Imagining landscapes as a means of experiencing the world?
The assumption here is that the composition of landscapes by multiple readers/receivers/designers is conducive to renewing the “welcomingness” of places, insofar as it reconciles the landscaped space with perceived, experienced and imagined spaces, and expresses the sense of relationships between people and places. If urban projects were able to create words – i.e. the vocabulary of an environment, conveys meanings and imaginings – it would be possible for everyone to use these words to design their own landscape and continually enhance it. From these landscapes, each of us could forge our own identity and sense of belonging to the world, to a society, to a human group or to a particular place. It is only in this complex context of individual and collective interpretations and compositions that a space may be invested with meaning, inhabited, projected and imagined.
In this sense, the transformation of the physical image alone of an urban space is not enough to fully take on board its meaning and imaginary or mythical visions. It is therefore the forms of poetic language relating to the landscape in the city that would need to be invented in order to create other, more poetic and metaphysical, human relationships and attitudes to the land.

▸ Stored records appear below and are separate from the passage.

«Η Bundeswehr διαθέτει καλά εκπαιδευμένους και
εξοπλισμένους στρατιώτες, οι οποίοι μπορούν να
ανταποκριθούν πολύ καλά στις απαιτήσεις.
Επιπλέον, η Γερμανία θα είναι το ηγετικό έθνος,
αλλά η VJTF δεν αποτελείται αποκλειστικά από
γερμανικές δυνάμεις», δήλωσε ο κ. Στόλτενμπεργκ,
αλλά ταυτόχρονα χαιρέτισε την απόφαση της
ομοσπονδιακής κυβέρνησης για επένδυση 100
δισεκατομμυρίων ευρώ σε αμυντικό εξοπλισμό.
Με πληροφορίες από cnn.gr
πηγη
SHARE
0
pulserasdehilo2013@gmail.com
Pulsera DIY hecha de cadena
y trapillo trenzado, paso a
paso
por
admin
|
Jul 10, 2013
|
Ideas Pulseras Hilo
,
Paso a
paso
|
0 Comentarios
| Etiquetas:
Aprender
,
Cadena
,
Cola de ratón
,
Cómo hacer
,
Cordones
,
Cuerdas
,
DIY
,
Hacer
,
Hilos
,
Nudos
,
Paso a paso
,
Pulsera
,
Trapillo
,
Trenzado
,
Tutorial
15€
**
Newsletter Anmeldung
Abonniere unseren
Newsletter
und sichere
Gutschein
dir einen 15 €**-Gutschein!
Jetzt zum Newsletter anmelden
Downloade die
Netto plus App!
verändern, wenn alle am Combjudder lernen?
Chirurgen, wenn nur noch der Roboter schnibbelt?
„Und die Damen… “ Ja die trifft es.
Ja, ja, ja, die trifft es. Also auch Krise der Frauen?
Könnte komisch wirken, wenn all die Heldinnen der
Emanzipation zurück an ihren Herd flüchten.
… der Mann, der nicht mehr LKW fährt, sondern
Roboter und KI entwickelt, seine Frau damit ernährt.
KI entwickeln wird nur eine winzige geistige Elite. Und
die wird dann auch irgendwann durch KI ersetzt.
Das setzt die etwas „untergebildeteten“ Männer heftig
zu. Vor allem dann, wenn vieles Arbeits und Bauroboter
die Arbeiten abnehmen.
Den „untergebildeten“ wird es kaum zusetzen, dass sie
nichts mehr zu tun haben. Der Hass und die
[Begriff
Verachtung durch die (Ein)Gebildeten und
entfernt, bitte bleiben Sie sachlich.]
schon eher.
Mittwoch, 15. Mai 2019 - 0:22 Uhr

Merleau-Ponty (1945) had already highlighted the existence of a form of porosity of self in relation to the world, through experiences that open the way to sensory information and the language of places. In this way, wanderers may make the landscape appear between themselves and the world, and from it fashion a subjective life on the edge of reality.
Space is humanised and “poeticised” by the practices and projections of the imaginings that humans make of it. Uses appear to load the city with symbols and myths of creation, which, in turn, seem to form poetic images able to express, according to Bachelard (1957), human values and the depths of the soul and the infinite cosmos. These values and depths make “another poetic and mythical spatiality” possible (de Certeau 1990). In other words, this language of the landscape first implies a recognition of the uniqueness of places and the people who live there, far from the major theoretical schemes that can be adapted and applied to any type of territory. Furthermore, it calls for artistic approaches that are able to symbolise the meaning of spaces, in the same way that the painters and writers of the Renaissance enabled us to view nature, and the landscape, in its poetic and metaphysical dimension. Finally, the theories and projects that seek to understand what it is in the landscape that produces signs, markers, emotions, imaginings, encounters with others or loneliness on one’s own are still to be explored in greater depth. Kevin Lynch (1998) has already identified elements of this urban language by considering the forms likely to generate the inhabitability of an environment, and which will enable us to take ownership of, and find one’s bearings within, a given space. Thinking about the cityscape in this way could give new life to urban design as a possible means of imagining and experiencing the world.